Networking has become the preferred method of prospecting for many modern sales professionals. The reason is quite simple: people buy from people they like and trust.
If a prospect is looking for widgets and a friend says, “I know the best widget person around. Let me give you their contact info” the referred widget seller is probably well on their way to making a sale. In order to have people referring your services you need to know the right people and networking is a great way to get that done.
Here is a list of 5 networking do’s and 5 don’ts to make sure you spend your networking time wisely.
DO #1- Strategically select the events and groups that are serious about “doing business”- Don’t join a regular networking group and invest the time unless the members are committed to, and capable of, helping each other grow their respective businesses. For example, an event may be a sub-optimal use of time unless it is well attended by the right people with access to your target market. An ideal referral partner is someone who is calling on the same people you are but with a complimentary, or at least non-completing, product or service. Additionally, an event attended by mostly B2C companies may not do the B2B networker much good.
DO#2- Be consistent with your networking efforts- If you are going to be successful building your business through networking it can’t be a hit or miss proposition. Networking time should be scheduled on a consistent basis and you need to participate when you attend.
DO #3- Give referrals- Approach networking with the thought of giving first rather than taking first. An important element of finding the right group is finding a group that YOU can contribute to. No one is motivated to help people who are just in it for themselves.
DO #4- Be prepared- There is a time and a place for to share your 30 second commercial but make sure you are prepared when it is the right time. Carefully crafting your message and practicing the delivery until it doesn’t sound “canned” will pay huge dividends. Others can only effectively refer you if they clearly understand what you do and also clearly understand what a good prospect for you looks like.

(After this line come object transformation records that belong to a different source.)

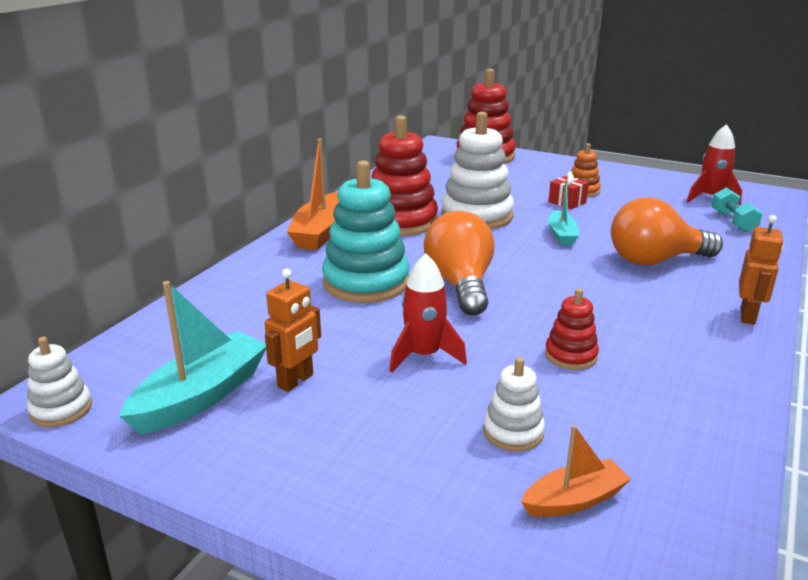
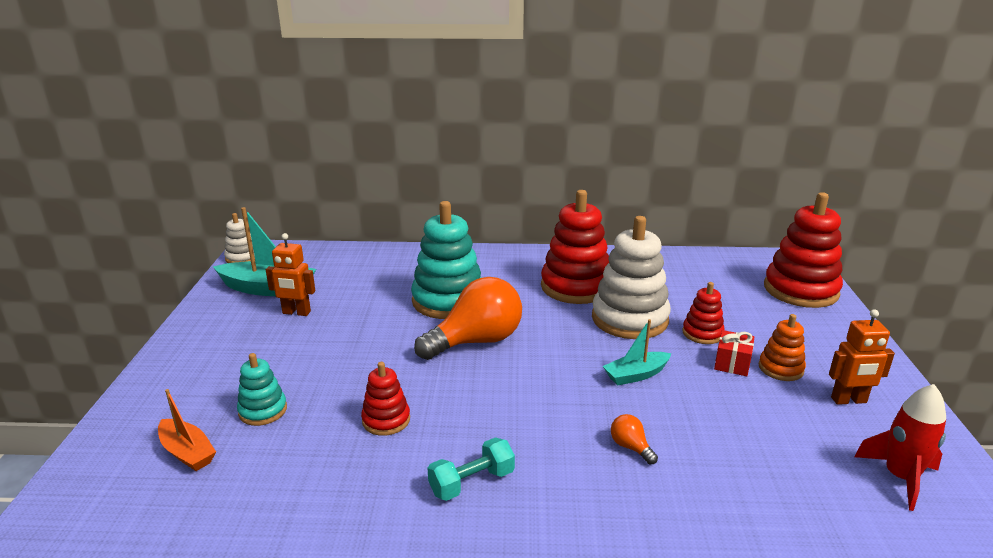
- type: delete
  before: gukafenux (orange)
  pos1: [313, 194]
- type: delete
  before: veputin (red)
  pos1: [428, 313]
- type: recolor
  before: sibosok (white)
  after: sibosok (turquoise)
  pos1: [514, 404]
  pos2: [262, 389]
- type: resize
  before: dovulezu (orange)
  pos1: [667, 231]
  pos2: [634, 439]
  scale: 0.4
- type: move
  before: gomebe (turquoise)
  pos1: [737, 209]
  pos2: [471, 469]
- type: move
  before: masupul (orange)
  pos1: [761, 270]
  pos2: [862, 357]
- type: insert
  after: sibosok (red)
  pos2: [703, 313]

DO #5- Set goals- One of the classic mistakes that many people make when attending networking events or joining networking groups is failing to set goals. Goals shouldn’t be purely financial because networking doesn’t always pay quick dividends. The level of trust you develop in your networking circles takes time to build and the pay back from networking is almost always in direct proportion to your level of trust within the group. Set goals that are long term as well as short term and are activity based. Examples of activity based goals are things such as the number of new people you meet, 1 to 1 meetings you set up away from the event, the number of people you develop relationships with inside your Power Partner group, etc.
Don’t #1- Try too hard to be liked- the best way to be interesting to others is to be interested IN others. Turn the conversation back to the other party and be genuinely curious. If you try to fake interest in others only long enough to allow yourself to talk you will fail at building authentic and trusting relationships.
Don’t #2- Overcommit to multiple networking groups- Choose several (no more than 3) networking groups that you will invest your time and energy into. Many people join dozens of networking groups which usually ends with none of them actually paying off. The reason is you can’t refer business to 10 different real estate agents (as an example) in any sort of consistent manner. You end up being a taker and not a giver, which is both short sighted and ineffective.
Don’t #3- Don’t get lazy and spend all your time with the same people- Networking isn’t easy for many of us because in addition to building trusting relationships you are also required to meet many new people. It is easy to slip into a comfort zone of continually socializing with a select group and missing out on maximizing your opportunity within the larger group.
Don’t #4- Focus on the act of networking at the expense of building a network- It is commendable to meet numerous people while attending networking functions but keep your primary focus on building a productive network of people that you can contribute to as well as benefit from.
Don’t #5- Confuse professional networking with your personal social life- Far too often otherwise successful networkers have completely derailed their efforts and destroyed credibility by their social habits at networking events. Don’t over indulge in alcohol or use networking events as a dating service. It is a professional part of your job and should be treated as such.